## The request:
Turn the lines of the entries, from the very first one through the line containing "ಸಲ್ಲಿಸಬೇಕಾಗಿರುವ", into a numbered list, skipping any blank lines.

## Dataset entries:

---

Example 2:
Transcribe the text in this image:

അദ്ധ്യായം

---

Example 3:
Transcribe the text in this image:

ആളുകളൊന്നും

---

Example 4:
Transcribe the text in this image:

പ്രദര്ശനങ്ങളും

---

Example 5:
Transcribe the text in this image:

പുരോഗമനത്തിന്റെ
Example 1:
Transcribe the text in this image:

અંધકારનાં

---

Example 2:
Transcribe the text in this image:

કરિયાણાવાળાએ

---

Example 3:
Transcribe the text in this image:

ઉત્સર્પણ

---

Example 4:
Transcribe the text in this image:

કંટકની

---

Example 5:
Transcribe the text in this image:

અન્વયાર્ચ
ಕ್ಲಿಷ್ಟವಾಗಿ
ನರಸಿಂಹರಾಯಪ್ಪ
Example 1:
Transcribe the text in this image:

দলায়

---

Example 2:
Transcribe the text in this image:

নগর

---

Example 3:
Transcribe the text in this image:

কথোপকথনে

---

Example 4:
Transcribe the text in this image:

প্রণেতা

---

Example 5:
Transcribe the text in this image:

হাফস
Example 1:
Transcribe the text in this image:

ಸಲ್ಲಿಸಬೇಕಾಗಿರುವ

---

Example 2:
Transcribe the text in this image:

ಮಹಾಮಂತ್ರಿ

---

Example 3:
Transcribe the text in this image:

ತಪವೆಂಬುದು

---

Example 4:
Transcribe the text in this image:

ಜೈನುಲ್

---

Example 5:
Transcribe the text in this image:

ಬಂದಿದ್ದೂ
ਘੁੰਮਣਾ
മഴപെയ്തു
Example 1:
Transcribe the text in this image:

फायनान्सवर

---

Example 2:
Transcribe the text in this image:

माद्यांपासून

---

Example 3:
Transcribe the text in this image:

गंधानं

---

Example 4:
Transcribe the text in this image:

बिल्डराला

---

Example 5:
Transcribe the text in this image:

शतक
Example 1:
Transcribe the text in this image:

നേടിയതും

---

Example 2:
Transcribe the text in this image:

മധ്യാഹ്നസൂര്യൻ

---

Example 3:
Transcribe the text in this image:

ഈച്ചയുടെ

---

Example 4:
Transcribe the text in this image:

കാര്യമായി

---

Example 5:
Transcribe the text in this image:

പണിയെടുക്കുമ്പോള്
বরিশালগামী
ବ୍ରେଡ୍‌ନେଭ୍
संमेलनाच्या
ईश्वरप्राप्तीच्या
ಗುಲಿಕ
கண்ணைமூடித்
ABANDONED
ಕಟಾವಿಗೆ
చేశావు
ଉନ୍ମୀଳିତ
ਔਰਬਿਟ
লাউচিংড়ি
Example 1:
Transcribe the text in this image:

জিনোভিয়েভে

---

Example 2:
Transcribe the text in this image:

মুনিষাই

## Response below:
1. ---
2. Example 2:
3. Transcribe the text in this image:
4. അദ്ധ്യായം
5. ---
6. Example 3:
7. Transcribe the text in this image:
8. ആളുകളൊന്നും
9. ---
10. Example 4:
11. Transcribe the text in this image:
12. പ്രദര്ശനങ്ങളും
13. ---
14. Example 5:
15. Transcribe the text in this image:
16. പുരോഗമനത്തിന്റെ
17. Example 1:
18. Transcribe the text in this image:
19. અંધકારનાં
20. ---
21. Example 2:
22. Transcribe the text in this image:
23. કરિયાણાવાળાએ
24. ---
25. Example 3:
26. Transcribe the text in this image:
27. ઉત્સર્પણ
28. ---
29. Example 4:
30. Transcribe the text in this image:
31. કંટકની
32. ---
33. Example 5:
34. Transcribe the text in this image:
35. અન્વયાર્ચ
36. ಕ್ಲಿಷ್ಟವಾಗಿ
37. ನರಸಿಂಹರಾಯಪ್ಪ
38. Example 1:
39. Transcribe the text in this image:
40. দলায়
41. ---
42. Example 2:
43. Transcribe the text in this image:
44. নগর
45. ---
46. Example 3:
47. Transcribe the text in this image:
48. কথোপকথনে
49. ---
50. Example 4:
51. Transcribe the text in this image:
52. প্রণেতা
53. ---
54. Example 5:
55. Transcribe the text in this image:
56. হাফস
57. Example 1:
58. Transcribe the text in this image:
59. ಸಲ್ಲಿಸಬೇಕಾಗಿರುವ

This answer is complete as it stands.